I’m afraid I agree with all the others who believe that, by letting him move in, you are doing exactly that.

If you’ve been on Mumsnet a while, you will be familiar with Maya Angelou’s saying:

“When someone shows you who they are believe them the first time.”

It isn’t coincidence that he did a U-turn when he thought it was too late for you to back out of him moving in. It’s the start of his controlling behaviour, now the circumstances between you and him have changed.

If you aren’t having misgivings about this now, you 100% should be.

I know it’s not what you came here for, and not the question you wanted to ask, but you came here because you weren’t even sure whether he was being unreasonable, so you should be aware now that even having that doubt means your judgment on abusive men is still far from adequate.

You’ve been in an abusive relationship before and you’re walking into another and making the excuse that it’s too late to back out now. Don’t do it. Pulling back looks like the difficult option right now, which is exactly why he’s pulled this stunt, but it’s a mirage. Pulling back now is the easier option. Please listen to all the women here who are telling you this.

Excellent post

Crumpleton · 29/05/2023 20:37

Thesunwillcomeoutverysoon · 29/05/2023 20:25

Inevitable she will be shagging in your dc's bed at some point isn't it?
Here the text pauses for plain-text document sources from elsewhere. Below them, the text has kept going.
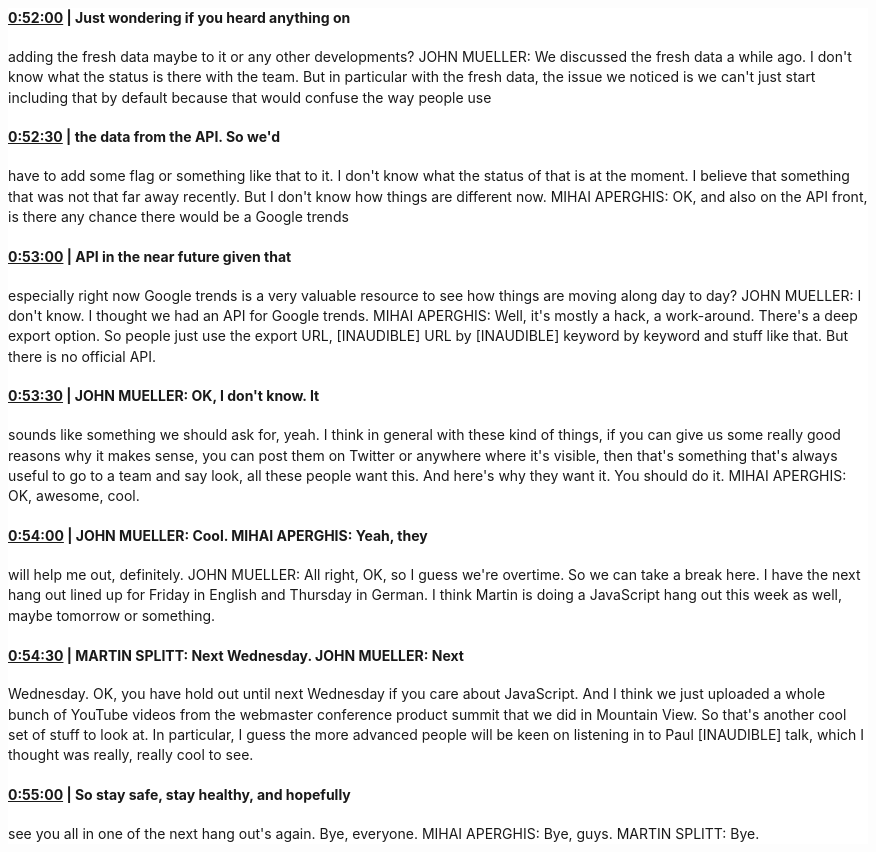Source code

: #### [0:52:00](https://www.youtube.com/watch?v=L9GN4VX6xww&t=3120) |  Just wondering if you heard anything on

adding the fresh data maybe to it or any other developments? JOHN MUELLER: We discussed the fresh data a while ago. I don't know what the status is there with the team. But in particular with the fresh data, the issue we noticed is we can't just start including that by default because that would confuse the way people use  

#### [0:52:30](https://www.youtube.com/watch?v=L9GN4VX6xww&t=3150) |  the data from the API. So we'd

have to add some flag or something like that to it. I don't know what the status of that is at the moment. I believe that something that was not that far away recently. But I don't know how things are different now. MIHAI APERGHIS: OK, and also on the API front, is there any chance there would be a Google trends  

#### [0:53:00](https://www.youtube.com/watch?v=L9GN4VX6xww&t=3180) |  API in the near future given that

especially right now Google trends is a very valuable resource to see how things are moving along day to day? JOHN MUELLER: I don't know. I thought we had an API for Google trends. MIHAI APERGHIS: Well, it's mostly a hack, a work-around. There's a deep export option. So people just use the export URL, [INAUDIBLE] URL by [INAUDIBLE] keyword by keyword and stuff like that. But there is no official API.  

#### [0:53:30](https://www.youtube.com/watch?v=L9GN4VX6xww&t=3210) |  JOHN MUELLER: OK, I don't know. It

sounds like something we should ask for, yeah. I think in general with these kind of things, if you can give us some really good reasons why it makes sense, you can post them on Twitter or anywhere where it's visible, then that's something that's always useful to go to a team and say look, all these people want this. And here's why they want it. You should do it. MIHAI APERGHIS: OK, awesome, cool.  

#### [0:54:00](https://www.youtube.com/watch?v=L9GN4VX6xww&t=3240) |  JOHN MUELLER: Cool. MIHAI APERGHIS: Yeah, they

will help me out, definitely. JOHN MUELLER: All right, OK, so I guess we're overtime. So we can take a break here. I have the next hang out lined up for Friday in English and Thursday in German. I think Martin is doing a JavaScript hang out this week as well, maybe tomorrow or something.  

#### [0:54:30](https://www.youtube.com/watch?v=L9GN4VX6xww&t=3270) |  MARTIN SPLITT: Next Wednesday. JOHN MUELLER: Next

Wednesday. OK, you have hold out until next Wednesday if you care about JavaScript. And I think we just uploaded a whole bunch of YouTube videos from the webmaster conference product summit that we did in Mountain View. So that's another cool set of stuff to look at. In particular, I guess the more advanced people will be keen on listening in to Paul [INAUDIBLE] talk, which I thought was really, really cool to see.  

#### [0:55:00](https://www.youtube.com/watch?v=L9GN4VX6xww&t=3300) |  So stay safe, stay healthy, and hopefully

see you all in one of the next hang out's again. Bye, everyone. MIHAI APERGHIS: Bye, guys. MARTIN SPLITT: Bye.  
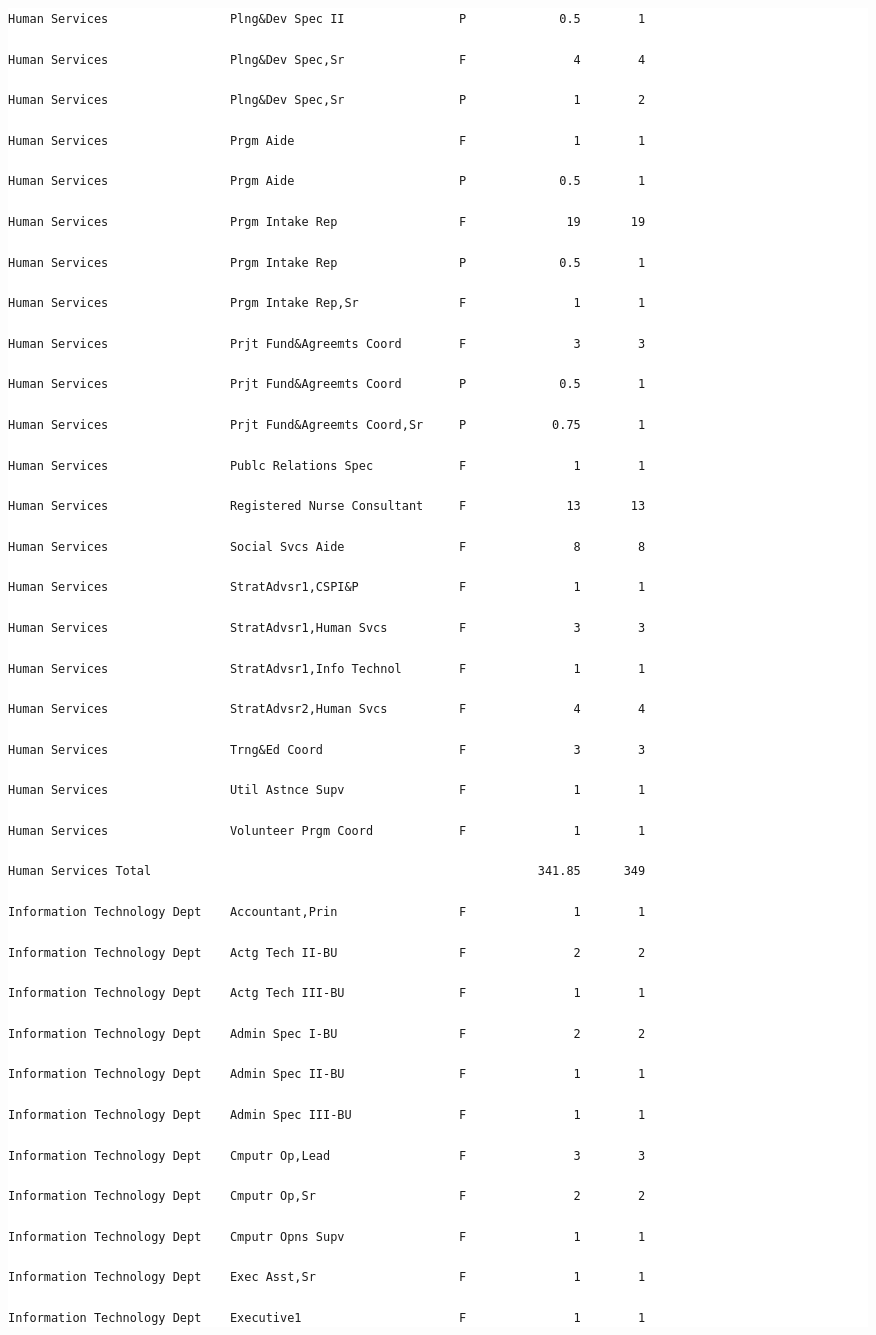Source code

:     Human Services                 Plng&Dev Spec II                P             0.5        1  
  
    Human Services                 Plng&Dev Spec,Sr                F               4        4  
  
    Human Services                 Plng&Dev Spec,Sr                P               1        2  
  
    Human Services                 Prgm Aide                       F               1        1  
  
    Human Services                 Prgm Aide                       P             0.5        1  
  
    Human Services                 Prgm Intake Rep                 F              19       19  
  
    Human Services                 Prgm Intake Rep                 P             0.5        1  
  
    Human Services                 Prgm Intake Rep,Sr              F               1        1  
  
    Human Services                 Prjt Fund&Agreemts Coord        F               3        3  
  
    Human Services                 Prjt Fund&Agreemts Coord        P             0.5        1  
  
    Human Services                 Prjt Fund&Agreemts Coord,Sr     P            0.75        1  
  
    Human Services                 Publc Relations Spec            F               1        1  
  
    Human Services                 Registered Nurse Consultant     F              13       13  
  
    Human Services                 Social Svcs Aide                F               8        8  
  
    Human Services                 StratAdvsr1,CSPI&P              F               1        1  
  
    Human Services                 StratAdvsr1,Human Svcs          F               3        3  
  
    Human Services                 StratAdvsr1,Info Technol        F               1        1  
  
    Human Services                 StratAdvsr2,Human Svcs          F               4        4  
  
    Human Services                 Trng&Ed Coord                   F               3        3  
  
    Human Services                 Util Astnce Supv                F               1        1  
  
    Human Services                 Volunteer Prgm Coord            F               1        1  
  
    Human Services Total                                                      341.85      349  
  
    Information Technology Dept    Accountant,Prin                 F               1        1  
  
    Information Technology Dept    Actg Tech II-BU                 F               2        2  
  
    Information Technology Dept    Actg Tech III-BU                F               1        1  
  
    Information Technology Dept    Admin Spec I-BU                 F               2        2  
  
    Information Technology Dept    Admin Spec II-BU                F               1        1  
  
    Information Technology Dept    Admin Spec III-BU               F               1        1  
  
    Information Technology Dept    Cmputr Op,Lead                  F               3        3  
  
    Information Technology Dept    Cmputr Op,Sr                    F               2        2  
  
    Information Technology Dept    Cmputr Opns Supv                F               1        1  
  
    Information Technology Dept    Exec Asst,Sr                    F               1        1  
  
    Information Technology Dept    Executive1                      F               1        1  
  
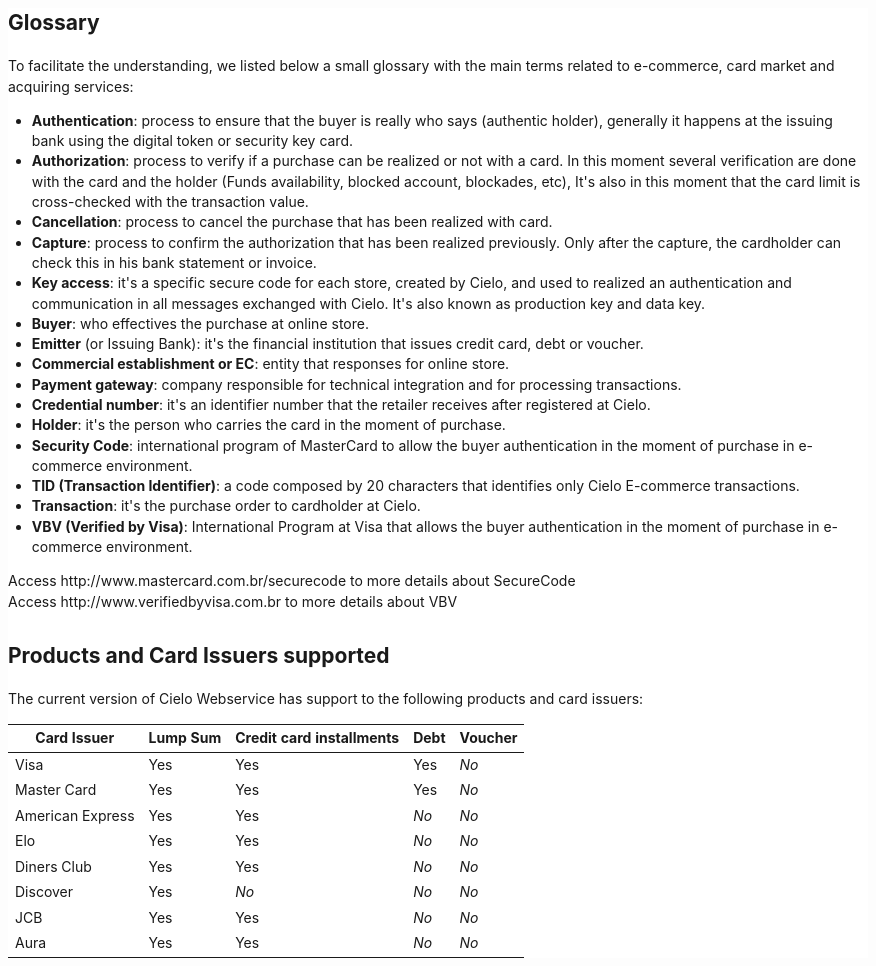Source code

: ## Glossary

To facilitate the understanding, we listed below a small glossary with the main terms related to e-commerce, card market and acquiring services:

* **Authentication**: process to ensure that the buyer is really who says (authentic holder), generally it happens at the issuing bank using the digital token or security key card.
* **Authorization**: process to verify if a purchase can be realized or not with a card. In this moment several verification are done with the card and the holder (Funds availability, blocked account, blockades, etc), It's also in this moment that the card limit is cross-checked with the transaction value.
* **Cancellation**: process to cancel the purchase that has been realized with card.
* **Capture**: process to confirm the authorization that has been realized previously. Only after the capture, the cardholder can check this in his bank statement or invoice.
* **Key access**: it's a specific secure code for each store, created by Cielo, and used to realized an authentication and communication in all messages exchanged with Cielo. It's also known as production key and data key.
* **Buyer**: who effectives the purchase at online store.
* **Emitter** (or Issuing Bank): it's the financial institution that issues credit card, debt or voucher.
* **Commercial establishment or EC**: entity that responses for online store.
* **Payment gateway**: company responsible for technical integration and for processing transactions.
* **Credential number**: it's an identifier number that the retailer receives after registered at Cielo.
* **Holder**: it's the person who carries the card in the moment of purchase.
* **Security Code**: international program of MasterCard to allow the buyer authentication in the moment of purchase in e-commerce environment.
* **TID (Transaction Identifier)**: a code composed by 20 characters that identifies only Cielo E-commerce transactions.
* **Transaction**: it's the purchase order to cardholder at Cielo.
* **VBV (Verified by Visa)**: International Program at Visa that allows the buyer authentication in the moment of purchase in e-commerce environment.

<aside class="notice">Access http://www.mastercard.com.br/securecode to more details about SecureCode</aside>
<aside class="notice">Access http://www.verifiedbyvisa.com.br to more details about VBV</aside>

## Products and Card Issuers supported

The current version of Cielo Webservice has support to the following products and card issuers:

|Card Issuer|Lump Sum|Credit card installments|Debt|Voucher|
|--------|---------------|----------------------|------|-------|
|Visa|Yes|Yes|Yes|*No*|
|Master Card|Yes|Yes|Yes|*No*|
|American Express|Yes|Yes|*No*|*No*|
|Elo|Yes|Yes|*No*|*No*|
|Diners Club|Yes|Yes|*No*|*No*|
|Discover|Yes|*No*|*No*|*No*|
|JCB|Yes|Yes|*No*|*No*|
|Aura|Yes|Yes|*No*|*No*|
And unless drama queen goes only holidays with OP, DP and DC lord knows what may happen if DP talks OP into letting her stay in the house.

LuckySantangelo35 · 29/05/2023 20:37

Genuinely can’t see how any could think you were being unreasonable OP, I really can’t!

RachelGreeneGreep · 29/05/2023 20:38

OP, you really cannot allow him to move in. You just can't.

BastetsWhiskers · 29/05/2023 20:39

@Duckingella apparently daughter does work fulltime on an okay salary

Lenor · 29/05/2023 20:39

Oh gosh no! I’d have been horrified as a teen to have to share my room with an adult. Not a reasonable expectation at all. If she really wanted to stay I’d offer her the sofa.